I'm reading a little bit between the lines but are you trying to just collapse the list and get rid of the field names, e.g.:
>>> dic = [{'name': 'john', 'items':['pants_1','shirt_2','socks_3']},
{'name': 'bob', 'items':['jacket_1','hat_1']}]
>>> data = {d['name']: dict(i.split('_') for i in d['items']) for d in dic}
>>> data
{'bob': {'hat': '1', 'jacket': '1'},
'john': {'pants': '1', 'shirt': '2', 'socks': '3'}}
Now the data is directly related vs. indirectly related via a common index into 2 lists.

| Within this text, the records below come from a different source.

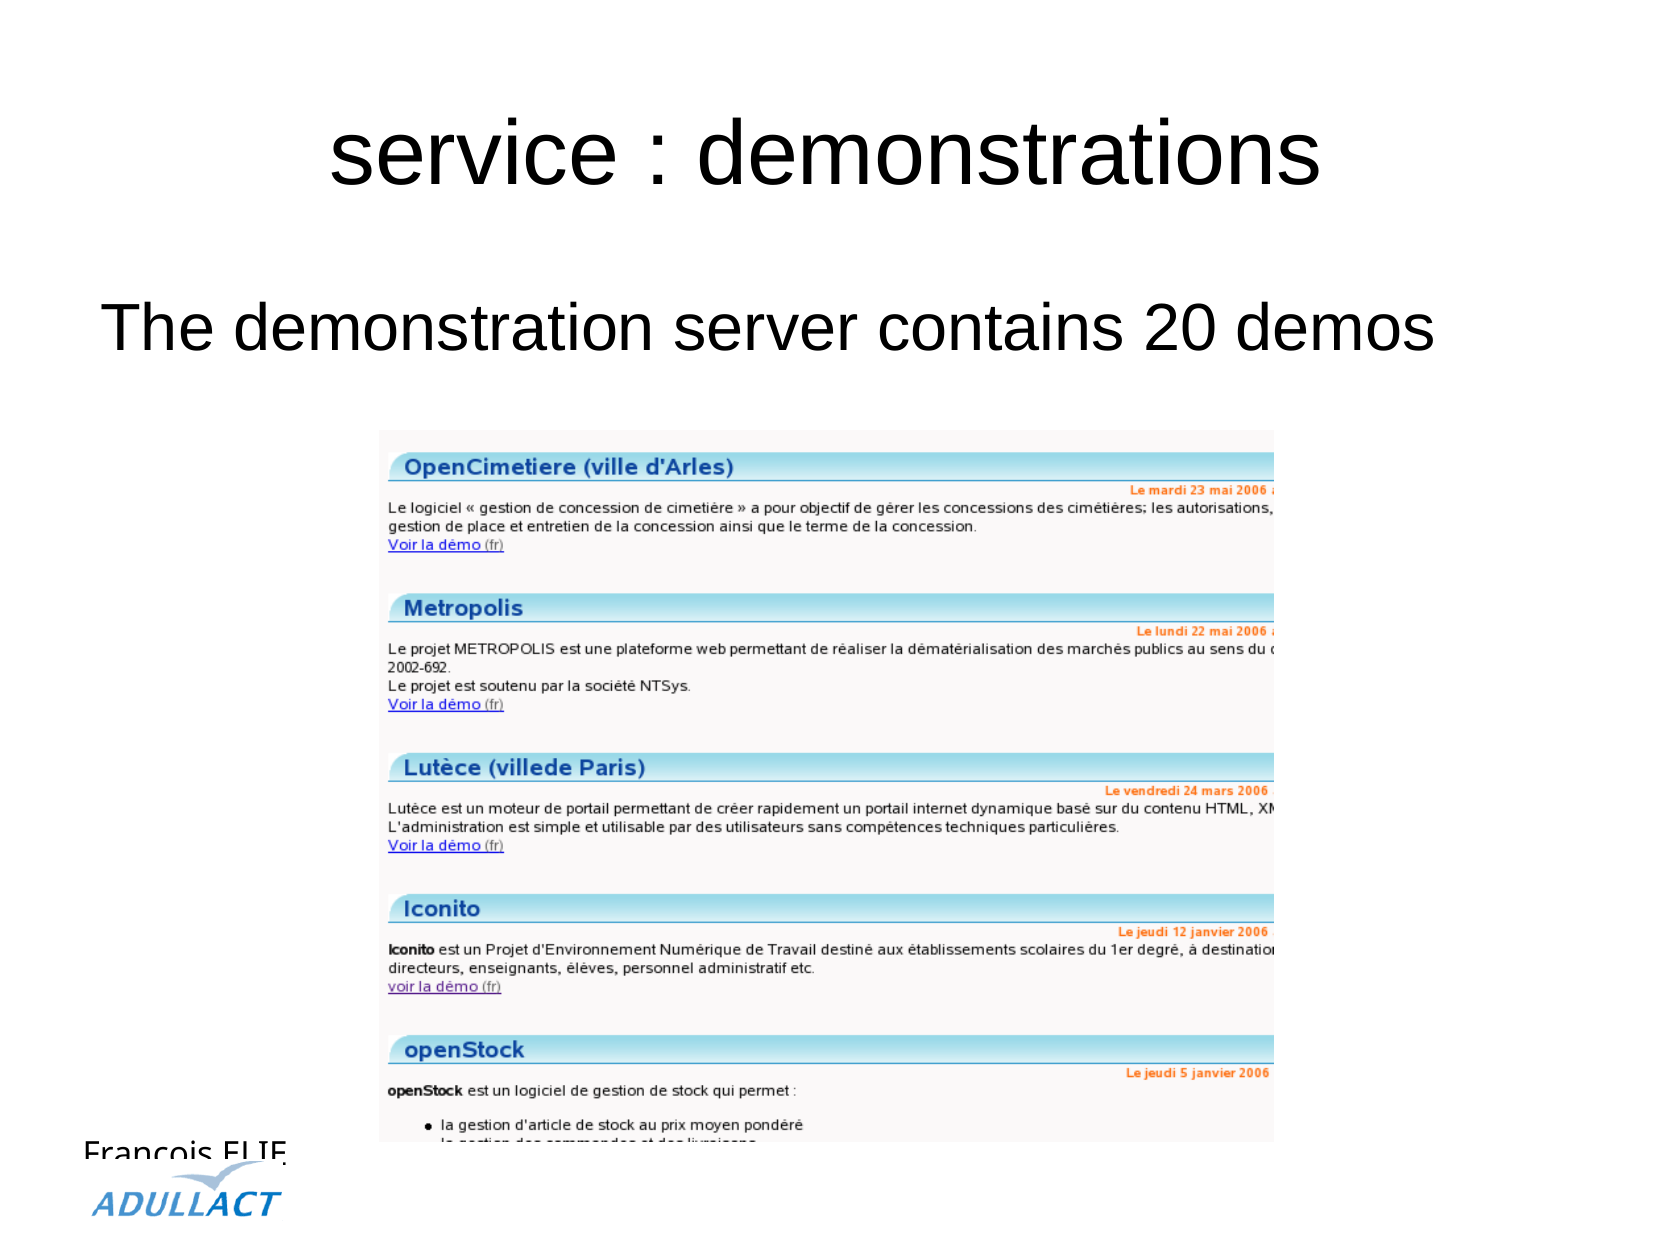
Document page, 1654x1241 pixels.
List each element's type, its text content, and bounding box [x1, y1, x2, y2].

title service : demonstrations [82, 49, 1571, 257]
picture [82, 1159, 283, 1221]
list The demonstration server contains 20 demos [82, 290, 1571, 1109]
picture [379, 430, 1274, 1142]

If you want the dictionary split out you can always
>>> dic_name, dic_items = zip(*data.items())
>>> dic_name
('bob', 'john')
>>> dic_items
({'hat': '1', 'jacket': '1'}, {'pants': '1', 'shirt': '2', 'socks': '3'})
You need a list of dictionaries because the duplicate keys name and items are overwritten:
items = [[i.split('_')[0] for i in d['items']] for d in your_list]
names = [d['name'] for d in your_list] # then grab names from list
Alternatively, you can do this in one line with the built-in zip method and generators, like so:
names, items = zip(*((i['name'], [j.split('_')[0] for j in i['items']]) for i in dic))
From Looping Techniques in the Tutorial.
for name, items in div.items():
names.append(name)
items.append(item)
That will work if your dict is structured
{'name':[item1]}
In the loop body of
for x in dic:
dic_name.append(dic['name'])
dic_items.append(dic['items'])
you'll probably want to access x (to which the items in dic will be assigned in turn) rather than dic.